(JOB A):
Answer from the passage on "The Downfall" below, one line each:
(i) How old was Traudl Junge when the documentary "Blind Spot: Hitler's Secretary" was made?
(ii) In what year did the "Historikerstreit" break out?
(iii) In what year did Ernst Nolte give the lecture the passage describes?
(JOB B): Retype the passage on "The Downfall" below from "In a 1980 lecture, Ernst" up to and including "thus interning them.", changing nothing.

(PASSAGE TO READ):
>>>>

Another denizen of Hitler's bunker who remains somewhat sympathetic is Traudl Junge, the fuehrer's young and fresh-faced secretary, whom he treats like a daughter. She adores Hitler, but not on an ideological basis. This naïve woman eventually flees from the bunker on a bicycle along with a teenage boy who has decided to not risk his life fighting against the Russian troops. When you see them pedaling away on a country road, your feeling is one of relief.

 

The film is actually based on Junge's memoir "Until the Final Hour" and German historian Joachim Fest's "Hitler's Bunker." Junge herself was the subject of the fascinating documentary titled "Blind Spot: Hitler's Secretary," which is available now on DVD/video. I watched it a couple of days after seeing a critic's screening of "The Downfall." Junge (now deceased) was 81 when the documentary was made and still appeared mesmerized by Hitler. While offering up obvious observations about how terrible Hitler was, she still gushes over his charisma and his tenderness toward her. The events in "The Downfall" follow her narrative pretty much to the letter. The general effect of both films is repulsion, no matter the readiness of some neo-Nazis to embrace the film as an endorsement of their goals. If anybody would decide to join a neo-Nazi movement on the basis of watching this grotesque suicide cult, then neo-Nazism surely has no future in Germany.

 

When you turn to the work of Joachim Fest, however, the verdict on Hitler's legacy is both less obvious and more troubling. Although not quite as prone to his colleagues' excesses, Fest belongs to the neoconservative current in German historiography that emerged in the 1980s as a reaction to what was perceived as a demonization of Hitler. Andreas Hillgruber, Ernst Nolte and others saw Nazism as evil, but not something that was exceptionally evil. They even proposed that it was a defensive, if perhaps excessive, reaction to the gulags. The "Historikerstreit" (historian's dispute) that broke out in 1986 coincided with Reagan's laying of a wreath on a Waffen SS headstone in Bitburg the year earlier. Although this was widely regarded as PR gaffe, the political imperative that drove it was essential to the final battles of the Cold War. To rally the people against Communism and to reunite the nation, Helmut Kohl understood that German nationalism must be legitimized once again. For that project to succeed, any lingering guilt about the war on Bolshevism had to be overcome.

 

Hillgruber's "Two Kinds of Destruction: The Shattering of the German Reich and the End of European Jewry" appeared in 1986. In a September 6th review in the NY Times, James Markham observed: "One of the book's central theses is that the partition of Germany, through the loss of its eastern territories to the Soviet Army was a war aim developed by Churchill as early as 1941. By twinning the collapse of Germany's eastern front and the Holocaust, Mr. Hillgruber implicitly invites a moral comparison between the two events."

 

In a 1980 lecture, Ernst Nolte justified rounding up Jews and shipping them off to concentration camps as a defensive measure. Why? It appears that Chaim Weizmann had made a statement in 1939 that, according to Nolte, argued "in this war the Jews of all the world would fight on England's side." This, Nolte says, "could lay a foundation for the thesis that Hitler would have been justified in treating the German Jews as prisoners of war [or more precisely as, as civilian internees like the Germans in England from September 1939, or U.S. citizens of Japanese heritage from 1941 to 1945] and thus interning them.

<<<<

(DATA EXCERPTS):
>>>>

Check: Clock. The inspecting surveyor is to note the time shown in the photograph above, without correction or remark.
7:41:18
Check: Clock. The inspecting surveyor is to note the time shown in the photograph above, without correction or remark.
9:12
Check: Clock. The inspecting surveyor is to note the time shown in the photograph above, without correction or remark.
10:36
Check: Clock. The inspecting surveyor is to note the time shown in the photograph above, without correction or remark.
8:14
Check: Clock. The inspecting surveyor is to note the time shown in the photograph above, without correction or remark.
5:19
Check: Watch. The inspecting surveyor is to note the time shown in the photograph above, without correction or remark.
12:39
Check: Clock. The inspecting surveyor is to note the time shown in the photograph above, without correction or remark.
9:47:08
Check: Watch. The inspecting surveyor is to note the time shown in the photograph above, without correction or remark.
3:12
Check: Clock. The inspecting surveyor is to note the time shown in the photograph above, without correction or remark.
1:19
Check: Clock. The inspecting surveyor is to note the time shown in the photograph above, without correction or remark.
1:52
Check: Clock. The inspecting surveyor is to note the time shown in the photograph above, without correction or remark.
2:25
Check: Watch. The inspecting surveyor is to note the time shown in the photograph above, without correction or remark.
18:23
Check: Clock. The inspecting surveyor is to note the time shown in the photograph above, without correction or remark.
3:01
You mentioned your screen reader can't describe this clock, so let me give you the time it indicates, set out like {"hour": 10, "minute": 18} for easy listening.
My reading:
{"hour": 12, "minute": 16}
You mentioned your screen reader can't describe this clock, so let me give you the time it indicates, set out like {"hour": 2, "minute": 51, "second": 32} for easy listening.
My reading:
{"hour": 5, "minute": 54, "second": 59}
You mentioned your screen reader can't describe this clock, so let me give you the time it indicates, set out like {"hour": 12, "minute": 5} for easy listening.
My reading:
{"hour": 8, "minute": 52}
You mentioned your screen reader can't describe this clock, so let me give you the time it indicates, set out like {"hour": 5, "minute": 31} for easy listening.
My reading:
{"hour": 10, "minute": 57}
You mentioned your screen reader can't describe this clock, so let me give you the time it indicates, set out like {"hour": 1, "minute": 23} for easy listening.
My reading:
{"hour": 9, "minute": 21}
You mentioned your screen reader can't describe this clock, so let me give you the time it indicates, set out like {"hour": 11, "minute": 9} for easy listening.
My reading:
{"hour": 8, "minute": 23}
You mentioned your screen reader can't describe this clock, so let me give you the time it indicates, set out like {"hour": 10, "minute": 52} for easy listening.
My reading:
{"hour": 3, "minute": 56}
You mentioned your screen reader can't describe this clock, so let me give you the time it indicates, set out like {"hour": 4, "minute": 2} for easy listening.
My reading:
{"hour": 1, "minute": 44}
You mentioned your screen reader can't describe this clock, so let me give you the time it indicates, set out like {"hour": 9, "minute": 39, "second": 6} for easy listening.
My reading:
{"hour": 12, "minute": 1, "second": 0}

<<<<

(EXERCISE RESULT A):
(i) 81
(ii) 1986
(iii) 1980

(EXERCISE RESULT B):
In a 1980 lecture, Ernst Nolte justified rounding up Jews and shipping them off to concentration camps as a defensive measure. Why? It appears that Chaim Weizmann had made a statement in 1939 that, according to Nolte, argued "in this war the Jews of all the world would fight on England's side." This, Nolte says, "could lay a foundation for the thesis that Hitler would have been justified in treating the German Jews as prisoners of war [or more precisely as, as civilian internees like the Germans in England from September 1939, or U.S. citizens of Japanese heritage from 1941 to 1945] and thus interning them.